2. A process for dyeing textile fibers, which process comprises
- (a) applying to conventionally pretreated fibers a dye liquor comprising
- a cross-linking agent consisting essentially of a solution of a water insoluble partially precondensed hexamethoxymethyl melamine, said partially precondensed hexamethoxymethyl melamine having 30-50% of said melamine in precondensed form, in a C.sub.4-8 glycol;
- one or more non-cationic colorants; and
- one or more acid donors; and
- (b) drying and fixing the fibers.
3. The process of claim 2 wherein the textile fibers are 100% cellulosic fibers or blends thereof with synthetic fibers.
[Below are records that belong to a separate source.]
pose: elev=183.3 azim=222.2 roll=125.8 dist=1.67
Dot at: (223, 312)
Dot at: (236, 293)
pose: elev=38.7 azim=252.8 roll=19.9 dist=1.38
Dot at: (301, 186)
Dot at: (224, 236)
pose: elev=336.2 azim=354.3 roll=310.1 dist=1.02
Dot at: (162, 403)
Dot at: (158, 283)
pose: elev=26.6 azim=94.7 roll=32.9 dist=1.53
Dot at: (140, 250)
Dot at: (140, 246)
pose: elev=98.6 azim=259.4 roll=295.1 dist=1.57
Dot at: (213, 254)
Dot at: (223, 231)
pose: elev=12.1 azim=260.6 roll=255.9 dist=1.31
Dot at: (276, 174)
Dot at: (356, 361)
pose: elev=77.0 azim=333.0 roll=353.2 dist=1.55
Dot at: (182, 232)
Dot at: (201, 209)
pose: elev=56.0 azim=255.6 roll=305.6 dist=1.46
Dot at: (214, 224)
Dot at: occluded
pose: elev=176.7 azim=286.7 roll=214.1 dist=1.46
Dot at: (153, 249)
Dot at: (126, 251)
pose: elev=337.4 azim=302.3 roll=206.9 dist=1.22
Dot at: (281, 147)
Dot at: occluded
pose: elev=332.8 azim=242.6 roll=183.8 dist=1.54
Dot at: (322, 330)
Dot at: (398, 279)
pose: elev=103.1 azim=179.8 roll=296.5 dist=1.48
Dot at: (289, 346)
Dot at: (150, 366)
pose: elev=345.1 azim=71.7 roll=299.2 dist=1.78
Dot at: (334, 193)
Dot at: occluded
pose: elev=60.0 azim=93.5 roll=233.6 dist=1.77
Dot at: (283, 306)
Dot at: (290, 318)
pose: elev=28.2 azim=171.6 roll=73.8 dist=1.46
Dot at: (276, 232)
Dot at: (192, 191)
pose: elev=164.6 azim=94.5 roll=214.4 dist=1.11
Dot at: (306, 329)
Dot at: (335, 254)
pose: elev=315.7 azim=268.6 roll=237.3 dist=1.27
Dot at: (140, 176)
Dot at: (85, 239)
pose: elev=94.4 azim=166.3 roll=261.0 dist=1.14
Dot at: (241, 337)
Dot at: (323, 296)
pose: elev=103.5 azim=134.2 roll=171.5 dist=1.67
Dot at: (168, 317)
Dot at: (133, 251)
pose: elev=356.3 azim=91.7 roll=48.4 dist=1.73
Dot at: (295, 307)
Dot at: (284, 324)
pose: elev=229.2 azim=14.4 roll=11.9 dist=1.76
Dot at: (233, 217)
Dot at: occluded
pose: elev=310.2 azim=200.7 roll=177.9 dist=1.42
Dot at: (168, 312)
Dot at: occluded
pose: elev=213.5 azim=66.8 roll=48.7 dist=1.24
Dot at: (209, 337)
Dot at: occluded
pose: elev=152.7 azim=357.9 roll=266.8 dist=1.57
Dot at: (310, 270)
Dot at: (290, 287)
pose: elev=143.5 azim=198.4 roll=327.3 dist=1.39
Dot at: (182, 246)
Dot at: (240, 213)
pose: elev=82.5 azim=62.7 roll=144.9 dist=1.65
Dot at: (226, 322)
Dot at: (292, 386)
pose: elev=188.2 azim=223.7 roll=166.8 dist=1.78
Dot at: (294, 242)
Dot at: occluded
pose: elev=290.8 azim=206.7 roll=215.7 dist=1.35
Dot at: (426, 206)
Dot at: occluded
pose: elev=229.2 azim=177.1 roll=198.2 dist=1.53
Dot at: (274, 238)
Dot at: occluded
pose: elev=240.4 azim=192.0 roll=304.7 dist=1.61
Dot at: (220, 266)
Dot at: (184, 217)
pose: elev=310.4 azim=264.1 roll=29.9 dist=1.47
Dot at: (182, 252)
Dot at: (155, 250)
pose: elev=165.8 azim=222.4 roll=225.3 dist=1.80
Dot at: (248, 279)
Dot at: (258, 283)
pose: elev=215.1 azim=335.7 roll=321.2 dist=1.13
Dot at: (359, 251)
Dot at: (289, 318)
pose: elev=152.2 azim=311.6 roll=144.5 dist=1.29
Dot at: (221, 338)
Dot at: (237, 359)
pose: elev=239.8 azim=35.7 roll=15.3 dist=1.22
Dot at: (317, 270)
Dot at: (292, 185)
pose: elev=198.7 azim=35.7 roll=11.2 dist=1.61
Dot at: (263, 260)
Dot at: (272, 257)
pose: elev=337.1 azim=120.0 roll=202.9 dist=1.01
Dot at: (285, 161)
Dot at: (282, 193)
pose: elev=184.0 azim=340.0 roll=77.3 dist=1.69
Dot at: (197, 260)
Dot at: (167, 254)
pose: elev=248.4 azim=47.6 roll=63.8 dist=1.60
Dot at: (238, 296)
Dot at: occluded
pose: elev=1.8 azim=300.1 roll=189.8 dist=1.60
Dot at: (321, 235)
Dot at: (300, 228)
4. The process of claim 2 wherein the amount of melamine is 5-80 g/l of dye liquor, and the amount of glycol is 5-120 g/l of dye liquor.
5. The process of claim 2 wherein the acid donor is one or more saturated aliphatic C4-6 dicarboxylic acids.
6. The process of claim 2 wherein the drying and fixing are effected in one step.
7. The process of claim 6 wherein the drying and fixing step is effected at a temperature of 150.degree.-210.degree. C. for a period of 5 sec-4 min.
8. The process of claim 2 wherein the dye liquor further includes a pigment binder comprising a dispersion of cross-linked polymers of acrylic acid ester, acrylonitrile, acrylic acid, N-methylol methyl acrylamide or mixtures thereof in an amount of 10 to 100 g/l relative to the dye liquor.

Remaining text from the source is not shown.